Information:

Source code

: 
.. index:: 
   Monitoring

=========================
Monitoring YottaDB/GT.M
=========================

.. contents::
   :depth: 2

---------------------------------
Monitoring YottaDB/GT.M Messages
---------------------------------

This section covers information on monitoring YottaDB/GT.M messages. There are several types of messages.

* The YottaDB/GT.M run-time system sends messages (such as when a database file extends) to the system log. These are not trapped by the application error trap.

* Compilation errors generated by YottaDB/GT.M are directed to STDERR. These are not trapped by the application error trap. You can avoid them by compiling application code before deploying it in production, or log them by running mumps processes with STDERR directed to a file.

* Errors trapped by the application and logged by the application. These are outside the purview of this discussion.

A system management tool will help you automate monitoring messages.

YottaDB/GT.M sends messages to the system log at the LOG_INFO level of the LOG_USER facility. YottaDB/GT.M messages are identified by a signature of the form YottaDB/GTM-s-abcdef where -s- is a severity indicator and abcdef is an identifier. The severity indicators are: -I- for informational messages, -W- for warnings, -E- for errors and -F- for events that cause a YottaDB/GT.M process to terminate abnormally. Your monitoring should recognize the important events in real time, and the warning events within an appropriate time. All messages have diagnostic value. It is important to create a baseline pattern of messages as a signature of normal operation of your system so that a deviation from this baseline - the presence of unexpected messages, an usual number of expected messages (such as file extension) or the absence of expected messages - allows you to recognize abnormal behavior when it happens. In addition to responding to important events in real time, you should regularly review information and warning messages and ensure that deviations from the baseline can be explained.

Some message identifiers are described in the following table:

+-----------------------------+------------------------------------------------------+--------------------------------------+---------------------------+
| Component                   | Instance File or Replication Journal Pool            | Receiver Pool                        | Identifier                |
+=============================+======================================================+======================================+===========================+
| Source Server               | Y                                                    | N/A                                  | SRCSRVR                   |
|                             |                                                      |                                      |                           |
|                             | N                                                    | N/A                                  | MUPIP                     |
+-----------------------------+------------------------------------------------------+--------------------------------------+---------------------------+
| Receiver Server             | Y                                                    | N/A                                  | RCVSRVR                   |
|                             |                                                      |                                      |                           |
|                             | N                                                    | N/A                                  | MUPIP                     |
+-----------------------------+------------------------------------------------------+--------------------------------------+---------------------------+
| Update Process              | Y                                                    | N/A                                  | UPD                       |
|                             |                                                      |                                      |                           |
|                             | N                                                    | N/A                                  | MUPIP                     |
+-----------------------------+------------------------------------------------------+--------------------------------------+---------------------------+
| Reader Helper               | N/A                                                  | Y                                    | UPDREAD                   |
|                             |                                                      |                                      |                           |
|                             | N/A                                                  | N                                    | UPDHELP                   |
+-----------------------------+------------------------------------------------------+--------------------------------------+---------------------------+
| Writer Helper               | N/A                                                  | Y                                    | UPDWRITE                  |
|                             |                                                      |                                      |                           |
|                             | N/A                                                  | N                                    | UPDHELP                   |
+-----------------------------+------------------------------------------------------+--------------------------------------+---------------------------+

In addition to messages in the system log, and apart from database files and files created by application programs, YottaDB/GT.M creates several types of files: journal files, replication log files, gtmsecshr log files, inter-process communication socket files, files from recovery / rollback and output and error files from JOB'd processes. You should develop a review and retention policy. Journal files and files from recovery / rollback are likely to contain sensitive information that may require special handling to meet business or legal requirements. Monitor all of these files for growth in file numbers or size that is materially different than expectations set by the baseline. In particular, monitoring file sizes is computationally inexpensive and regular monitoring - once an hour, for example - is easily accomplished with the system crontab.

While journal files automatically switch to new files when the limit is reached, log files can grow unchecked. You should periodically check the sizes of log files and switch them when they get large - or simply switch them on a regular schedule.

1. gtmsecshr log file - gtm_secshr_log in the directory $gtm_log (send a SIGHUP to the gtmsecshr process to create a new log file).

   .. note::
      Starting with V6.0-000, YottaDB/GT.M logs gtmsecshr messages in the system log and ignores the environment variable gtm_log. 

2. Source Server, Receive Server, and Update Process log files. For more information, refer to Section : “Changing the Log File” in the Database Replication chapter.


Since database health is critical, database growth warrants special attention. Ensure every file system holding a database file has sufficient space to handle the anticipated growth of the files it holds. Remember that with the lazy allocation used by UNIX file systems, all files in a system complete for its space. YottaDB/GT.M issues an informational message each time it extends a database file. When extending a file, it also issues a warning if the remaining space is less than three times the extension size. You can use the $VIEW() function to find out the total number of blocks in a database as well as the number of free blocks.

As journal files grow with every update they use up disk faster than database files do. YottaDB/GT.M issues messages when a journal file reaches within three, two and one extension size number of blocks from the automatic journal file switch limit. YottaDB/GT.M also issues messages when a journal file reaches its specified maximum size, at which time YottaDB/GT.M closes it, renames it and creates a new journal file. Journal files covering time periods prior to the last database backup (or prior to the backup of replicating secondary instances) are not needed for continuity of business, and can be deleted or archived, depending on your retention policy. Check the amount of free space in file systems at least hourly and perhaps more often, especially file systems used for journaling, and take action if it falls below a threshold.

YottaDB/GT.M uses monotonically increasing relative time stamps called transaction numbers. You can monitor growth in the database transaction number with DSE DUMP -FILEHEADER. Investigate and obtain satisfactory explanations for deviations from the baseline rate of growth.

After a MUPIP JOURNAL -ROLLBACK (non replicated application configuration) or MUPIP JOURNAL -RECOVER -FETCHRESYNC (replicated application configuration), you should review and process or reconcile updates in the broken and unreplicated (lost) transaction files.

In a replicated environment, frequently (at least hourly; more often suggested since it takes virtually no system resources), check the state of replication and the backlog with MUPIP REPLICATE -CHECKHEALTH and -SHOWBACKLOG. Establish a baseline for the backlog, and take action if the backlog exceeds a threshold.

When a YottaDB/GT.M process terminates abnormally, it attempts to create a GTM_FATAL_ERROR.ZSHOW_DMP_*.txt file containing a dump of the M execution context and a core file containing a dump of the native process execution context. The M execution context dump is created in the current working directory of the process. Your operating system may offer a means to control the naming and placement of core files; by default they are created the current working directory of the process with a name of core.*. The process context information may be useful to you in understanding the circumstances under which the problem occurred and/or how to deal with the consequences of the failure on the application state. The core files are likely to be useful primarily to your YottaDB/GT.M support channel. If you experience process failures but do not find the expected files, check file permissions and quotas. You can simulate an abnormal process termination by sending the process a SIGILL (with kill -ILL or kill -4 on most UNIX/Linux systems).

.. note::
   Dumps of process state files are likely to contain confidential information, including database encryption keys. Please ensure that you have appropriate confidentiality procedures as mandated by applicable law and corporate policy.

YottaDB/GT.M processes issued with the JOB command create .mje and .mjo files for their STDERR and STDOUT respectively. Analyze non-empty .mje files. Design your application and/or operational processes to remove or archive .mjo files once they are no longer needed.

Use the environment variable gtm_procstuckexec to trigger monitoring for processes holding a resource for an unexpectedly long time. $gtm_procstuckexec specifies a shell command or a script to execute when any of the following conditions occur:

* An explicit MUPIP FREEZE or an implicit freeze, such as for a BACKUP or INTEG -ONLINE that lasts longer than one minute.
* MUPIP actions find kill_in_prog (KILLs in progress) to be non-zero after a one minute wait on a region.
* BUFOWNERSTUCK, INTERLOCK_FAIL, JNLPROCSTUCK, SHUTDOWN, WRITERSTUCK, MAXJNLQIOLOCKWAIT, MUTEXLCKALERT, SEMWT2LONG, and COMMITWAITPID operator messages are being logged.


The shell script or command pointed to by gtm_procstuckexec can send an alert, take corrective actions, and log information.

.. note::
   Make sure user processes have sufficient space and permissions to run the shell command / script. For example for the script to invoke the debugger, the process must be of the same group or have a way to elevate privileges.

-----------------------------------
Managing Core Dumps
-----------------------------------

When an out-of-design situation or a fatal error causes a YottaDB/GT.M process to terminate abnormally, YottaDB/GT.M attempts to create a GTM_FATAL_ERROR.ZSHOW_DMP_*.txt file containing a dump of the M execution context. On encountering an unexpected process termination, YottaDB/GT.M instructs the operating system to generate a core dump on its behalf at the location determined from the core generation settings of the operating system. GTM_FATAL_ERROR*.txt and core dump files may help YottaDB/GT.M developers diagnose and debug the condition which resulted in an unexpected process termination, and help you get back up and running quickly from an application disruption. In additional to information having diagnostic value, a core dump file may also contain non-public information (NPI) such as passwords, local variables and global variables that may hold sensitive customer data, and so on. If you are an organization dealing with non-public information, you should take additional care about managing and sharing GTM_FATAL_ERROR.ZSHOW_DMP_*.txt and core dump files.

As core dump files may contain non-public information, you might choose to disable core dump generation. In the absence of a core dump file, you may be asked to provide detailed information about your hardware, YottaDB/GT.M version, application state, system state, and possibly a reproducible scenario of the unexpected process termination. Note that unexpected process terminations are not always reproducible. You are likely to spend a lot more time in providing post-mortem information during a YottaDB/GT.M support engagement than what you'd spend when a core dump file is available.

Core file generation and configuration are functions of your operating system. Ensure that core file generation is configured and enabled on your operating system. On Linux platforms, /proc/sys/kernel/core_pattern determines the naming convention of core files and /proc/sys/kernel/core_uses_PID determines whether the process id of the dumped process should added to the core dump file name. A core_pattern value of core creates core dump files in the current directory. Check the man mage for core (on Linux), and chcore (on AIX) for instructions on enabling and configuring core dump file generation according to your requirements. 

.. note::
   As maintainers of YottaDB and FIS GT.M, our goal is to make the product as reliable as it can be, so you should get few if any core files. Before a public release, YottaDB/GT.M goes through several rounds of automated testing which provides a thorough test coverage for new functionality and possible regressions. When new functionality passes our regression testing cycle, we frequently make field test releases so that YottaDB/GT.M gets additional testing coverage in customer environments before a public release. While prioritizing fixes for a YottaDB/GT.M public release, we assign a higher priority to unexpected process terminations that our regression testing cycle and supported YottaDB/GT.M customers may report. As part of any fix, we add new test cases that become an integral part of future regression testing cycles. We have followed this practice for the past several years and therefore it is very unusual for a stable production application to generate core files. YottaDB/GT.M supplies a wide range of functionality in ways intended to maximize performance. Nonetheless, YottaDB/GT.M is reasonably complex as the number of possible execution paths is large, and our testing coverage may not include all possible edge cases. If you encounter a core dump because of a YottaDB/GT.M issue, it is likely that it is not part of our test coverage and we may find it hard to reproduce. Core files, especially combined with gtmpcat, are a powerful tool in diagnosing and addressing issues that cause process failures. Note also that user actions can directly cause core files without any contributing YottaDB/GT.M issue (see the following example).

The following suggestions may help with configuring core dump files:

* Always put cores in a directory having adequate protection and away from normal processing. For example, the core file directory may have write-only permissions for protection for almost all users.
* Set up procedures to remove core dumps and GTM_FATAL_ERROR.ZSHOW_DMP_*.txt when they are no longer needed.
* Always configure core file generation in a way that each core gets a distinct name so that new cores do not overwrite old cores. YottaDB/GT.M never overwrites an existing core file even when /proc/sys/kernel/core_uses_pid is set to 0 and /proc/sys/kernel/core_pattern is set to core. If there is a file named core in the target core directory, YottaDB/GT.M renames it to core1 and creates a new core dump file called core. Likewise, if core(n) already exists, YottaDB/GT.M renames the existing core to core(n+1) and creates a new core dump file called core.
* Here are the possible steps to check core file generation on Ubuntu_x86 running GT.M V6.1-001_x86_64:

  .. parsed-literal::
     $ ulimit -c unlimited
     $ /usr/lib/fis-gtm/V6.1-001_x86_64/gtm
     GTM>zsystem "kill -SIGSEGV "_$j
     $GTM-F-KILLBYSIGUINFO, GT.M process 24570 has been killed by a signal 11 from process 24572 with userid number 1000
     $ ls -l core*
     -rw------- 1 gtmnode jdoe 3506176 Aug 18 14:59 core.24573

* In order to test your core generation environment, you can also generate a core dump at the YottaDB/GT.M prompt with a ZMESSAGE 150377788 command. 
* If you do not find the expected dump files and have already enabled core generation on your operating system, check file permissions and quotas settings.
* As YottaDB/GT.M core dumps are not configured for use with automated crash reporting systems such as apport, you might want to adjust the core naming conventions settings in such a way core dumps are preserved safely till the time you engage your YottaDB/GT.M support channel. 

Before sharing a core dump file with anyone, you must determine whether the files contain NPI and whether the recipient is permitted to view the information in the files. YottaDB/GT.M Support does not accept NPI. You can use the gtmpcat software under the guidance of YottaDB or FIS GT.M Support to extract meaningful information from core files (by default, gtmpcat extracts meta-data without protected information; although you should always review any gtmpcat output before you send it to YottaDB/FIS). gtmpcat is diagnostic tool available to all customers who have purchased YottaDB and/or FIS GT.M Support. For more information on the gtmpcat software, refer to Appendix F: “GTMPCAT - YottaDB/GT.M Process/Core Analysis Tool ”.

--

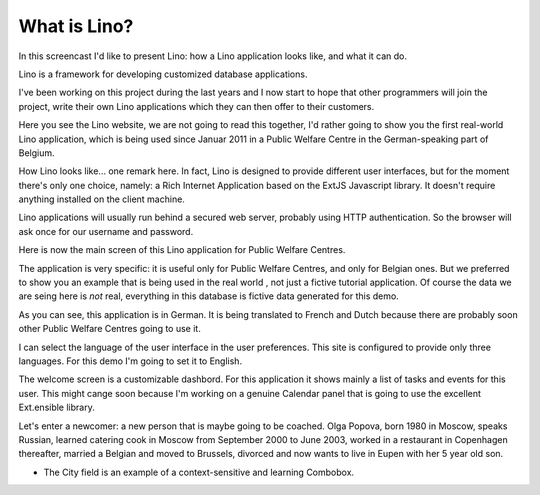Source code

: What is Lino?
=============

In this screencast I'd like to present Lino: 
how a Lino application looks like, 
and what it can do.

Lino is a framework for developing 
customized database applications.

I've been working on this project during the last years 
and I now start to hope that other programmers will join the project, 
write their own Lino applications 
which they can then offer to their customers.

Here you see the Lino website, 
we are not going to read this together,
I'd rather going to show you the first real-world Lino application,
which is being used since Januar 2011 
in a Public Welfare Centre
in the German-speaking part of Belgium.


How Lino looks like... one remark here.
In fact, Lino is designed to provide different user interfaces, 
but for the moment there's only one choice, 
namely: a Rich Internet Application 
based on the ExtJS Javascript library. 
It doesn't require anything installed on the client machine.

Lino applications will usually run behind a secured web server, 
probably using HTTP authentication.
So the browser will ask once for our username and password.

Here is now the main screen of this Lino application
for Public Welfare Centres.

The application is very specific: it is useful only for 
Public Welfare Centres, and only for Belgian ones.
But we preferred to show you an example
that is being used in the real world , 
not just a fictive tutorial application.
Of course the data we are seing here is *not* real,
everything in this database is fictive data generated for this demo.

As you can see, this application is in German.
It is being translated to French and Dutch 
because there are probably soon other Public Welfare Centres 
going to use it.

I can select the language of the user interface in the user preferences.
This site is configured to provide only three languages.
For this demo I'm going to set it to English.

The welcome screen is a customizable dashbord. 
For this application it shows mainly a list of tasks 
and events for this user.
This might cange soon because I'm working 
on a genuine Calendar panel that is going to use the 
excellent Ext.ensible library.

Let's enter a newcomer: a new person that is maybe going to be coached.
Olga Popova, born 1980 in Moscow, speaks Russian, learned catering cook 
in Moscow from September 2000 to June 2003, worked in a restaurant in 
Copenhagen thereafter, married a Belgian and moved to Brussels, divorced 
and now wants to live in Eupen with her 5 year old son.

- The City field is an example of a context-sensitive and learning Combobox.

Assignment:
How many of the lines above contain the word "Helper"? Only the number should be given.

Task solution:
2